Такой несчастный персонаж, который, возможно, потратил часы, пытаясь произвести что-то подобное с помощью печально разных средств, измерит разницу между окольными, слабыми описательными знаками респектабельной прозы и непосредственной проекцией фигуры карандашом. Очаровательным рассказчиком, действительно, был бы тот, кто писал бы так, как рисует мистер Эбби. Однако то, что является стилем для одного искусства, является стилем для другого, так благословенно братство, которое связывает их вместе, и работник слова может взять урок у создателя картин «Ночи ошибок». Правда, то, что хотел бы сделать вербальный художник, — это выяснить секрет живописного, напиться из того же источника. Мистер Эбби по сути один из тех, кто сказал бы нам, если бы мог, и провел бы нас к волшебному источнику; но здесь он по природе вещей беспомощен, ибо счастливое ambiente, как называют его итальянцы, в котором движутся его творения, — это как раз то, что, как я полагаю, он меньше всего может объяснить. Это вопрос гения и воображения — одна из тех вещей, которые человек определяет для себя так же мало, как он определяет цвет своих глаз. Как, например, мистер Эбби может объяснить манеру, в которой он непосредственно наблюдает фигуры, сцены, места, которые существуют только в сказочной стране его фантазии? Ибо специфический знак его таланта — это, безусловно, это наблюдение в отдаленном. Оно приближает отдаленное к нам, но какое сложное путешествие оно должно было сначала совершить! Отдаленные во времени (в разной степени), отдаленные в пространстве, отдаленные в чувстве, в привычке и в их окружающей среде — это образы, которые вырываются из его карандаша, и все же так ярко, так детально, так последовательно увиденные! Где он их видит, где он их находит, как он их ловит, и на каком языке он восхитительно беседует с ними? В каких мистических тайниках пространства откровение нисходит на него?
Вопросы исходят от обманутого, но озадаченного поклонника, и их содержание достаточно выражает претензию, которую я предъявляю восхитительному художнику, когда говорю, что его правда переплетена с поэзией.
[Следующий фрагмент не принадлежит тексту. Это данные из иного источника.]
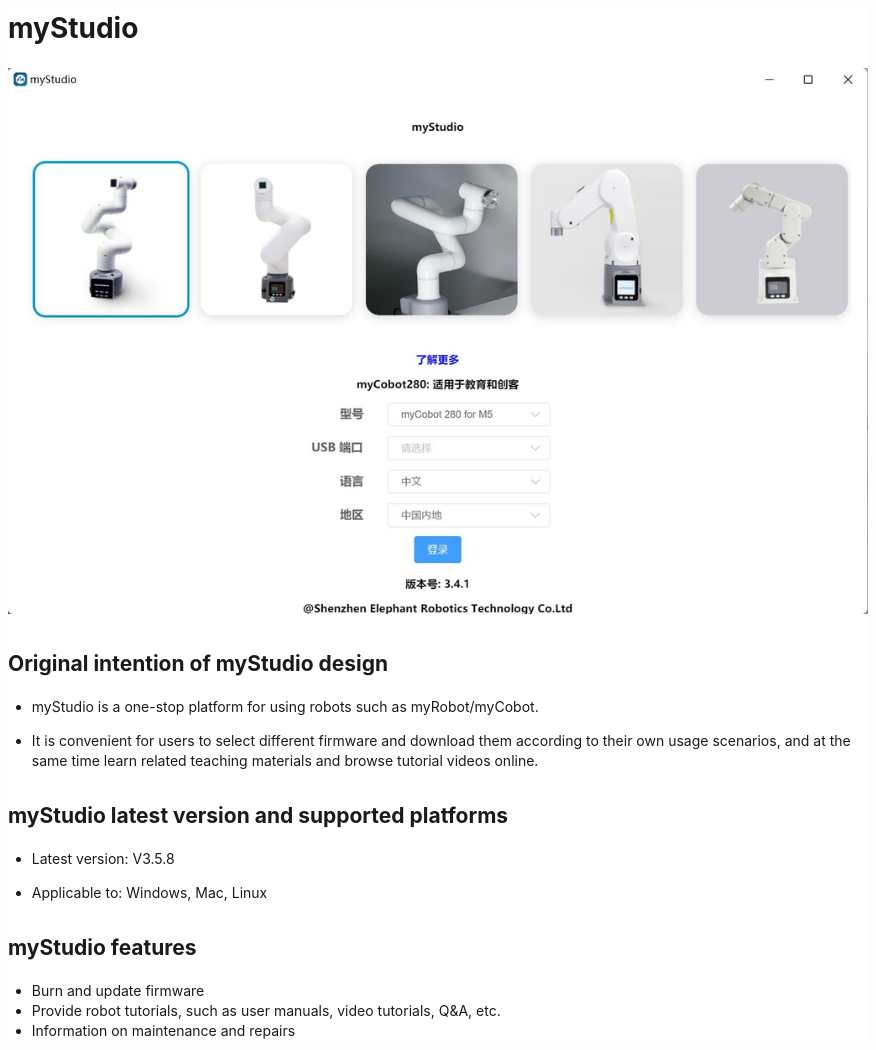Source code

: # myStudio

![Cover](../../../resources/3-FunctionsAndApplications/5.2-Softwarelnstructions/mystudioShow.jpg)

## Original intention of myStudio design

- myStudio is a one-stop platform for using robots such as myRobot/myCobot.

- It is convenient for users to select different firmware and download them according to their own usage scenarios, and at the same time learn related teaching materials and browse tutorial videos online.

## myStudio latest version and supported platforms

- Latest version: V3.5.8

- Applicable to: Windows, Mac, Linux

## myStudio features

- Burn and update firmware
- Provide robot tutorials, such as user manuals, video tutorials, Q&A, etc.
- Information on maintenance and repairs
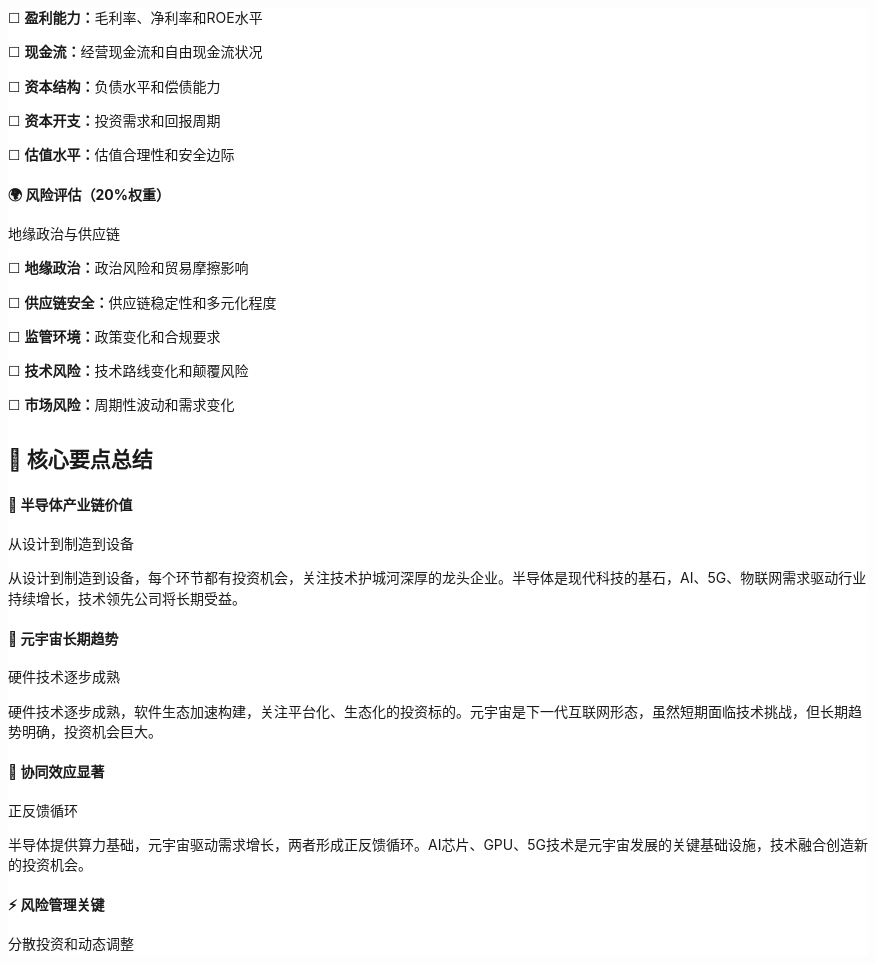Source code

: </div>
<div class="status-content">
<div class="checklist-items">
<p>☐ <strong>盈利能力：</strong>毛利率、净利率和ROE水平</p>
<p>☐ <strong>现金流：</strong>经营现金流和自由现金流状况</p>
<p>☐ <strong>资本结构：</strong>负债水平和偿债能力</p>
<p>☐ <strong>资本开支：</strong>投资需求和回报周期</p>
<p>☐ <strong>估值水平：</strong>估值合理性和安全边际</p>
</div>
</div>
</div>
<div class="status-card orange">
<div class="status-header">
<h4>🌍 风险评估（20%权重）</h4>
<div class="status-label">地缘政治与供应链</div>
</div>
<div class="status-content">
<div class="checklist-items">
<p>☐ <strong>地缘政治：</strong>政治风险和贸易摩擦影响</p>
<p>☐ <strong>供应链安全：</strong>供应链稳定性和多元化程度</p>
<p>☐ <strong>监管环境：</strong>政策变化和合规要求</p>
<p>☐ <strong>技术风险：</strong>技术路线变化和颠覆风险</p>
<p>☐ <strong>市场风险：</strong>周期性波动和需求变化</p>
</div>
</div>
</div>
</div>

## 💎 核心要点总结

<div class="status-cards">
<div class="status-card blue">
<div class="status-header">
<h4>💾 半导体产业链价值</h4>
<div class="status-label">从设计到制造到设备</div>
</div>
<div class="status-content">
<p>从设计到制造到设备，每个环节都有投资机会，关注技术护城河深厚的龙头企业。半导体是现代科技的基石，AI、5G、物联网需求驱动行业持续增长，技术领先公司将长期受益。</p>
</div>
</div>
<div class="status-card green">
<div class="status-header">
<h4>🥽 元宇宙长期趋势</h4>
<div class="status-label">硬件技术逐步成熟</div>
</div>
<div class="status-content">
<p>硬件技术逐步成熟，软件生态加速构建，关注平台化、生态化的投资标的。元宇宙是下一代互联网形态，虽然短期面临技术挑战，但长期趋势明确，投资机会巨大。</p>
</div>
</div>
<div class="status-card purple">
<div class="status-header">
<h4>🔗 协同效应显著</h4>
<div class="status-label">正反馈循环</div>
</div>
<div class="status-content">
<p>半导体提供算力基础，元宇宙驱动需求增长，两者形成正反馈循环。AI芯片、GPU、5G技术是元宇宙发展的关键基础设施，技术融合创造新的投资机会。</p>
</div>
</div>
<div class="status-card orange">
<div class="status-header">
<h4>⚡ 风险管理关键</h4>
<div class="status-label">分散投资和动态调整</div>
</div>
Он отвергает буквальное и все же переполнен характерным, и если он делает странное знакомым, он делает знакомое достаточно странным, чтобы быть отличимым. Все так человечно, так юмористично и так поймано на месте, так застегнуто на пуговицы, в юбках и подвязках, что это могло бы быть за углом; и так оно и есть — но угол — это угол другого мира. В том другом мире мистер Эбби отправился жить в крайней молодости, как мне вряд ли нужно утруждать себя напоминанием тем, кто следил за ним в Harper’s. Здесь не важно давать каталог его вкладов в этот журнал: обратитесь к старым томам, и вы встретите его на каждом шагу. Каждый помнит его молодые, пробные, прелюдийные иллюстрации к Геррику, в которых есть самые красивые проблески, догадки и предзнания эффектов, которые он должен был сделать полностью своими. Геррик был сделан в основном, если я не ошибаюсь, до того, как он был в Англии, и он остается, в свете этого факта, необычайно трогательным, а также необычайно многообещающим исполнением. Глаз чувства в таком случае должен был в редкой степени быть глазом ума, и эта конвертируемость двух органов сохранилась.